2 subscriptions and 4 subscribers
Article

Tag der Pressefreiheit: ÖJC fordert UN-Sanktionen gegen Staaten, die die Pressefreiheit mit Füßen treten

Pressefreiheit ist weltweit in Gefahr - Dramatische Verschlechterung auch in Europa

Die Pressefreiheit und damit eines der wichtigsten Grundrechte der Menschheit nimmt weltweit ab. Der vor einem Vierteljahrhundert von den Vereinten Nationen eingeführte "Tag der Pressefreiheit" hat nichts gebracht. Autoritäre Politiker sorgen auch in Europa für eine Hatz auf Journalistinnen und Journalisten, die noch vor wenigen Jahren undenkbar war.
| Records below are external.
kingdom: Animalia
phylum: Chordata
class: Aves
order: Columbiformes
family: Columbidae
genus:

Der Mord an der maltesischen Investigativ-Journalistin Daphne Caruana Galizia ist mehr als ein halbes Jahr nach der Tat noch nicht aufgeklärt. Die Journalistin war am 16. Oktober 2017 durch eine unter ihrem Auto befestigte Bombe getötet worden.

Auch der Doppelmord an dem slowakischen Investigativ-Journalisten Jan Kuciak und seiner Verlobten am 21. Februar 2018 ist bisher nicht aufgeklärt. Die beiden 27-Jährigen waren von ihren Mördern regelrecht hingerichtet worden.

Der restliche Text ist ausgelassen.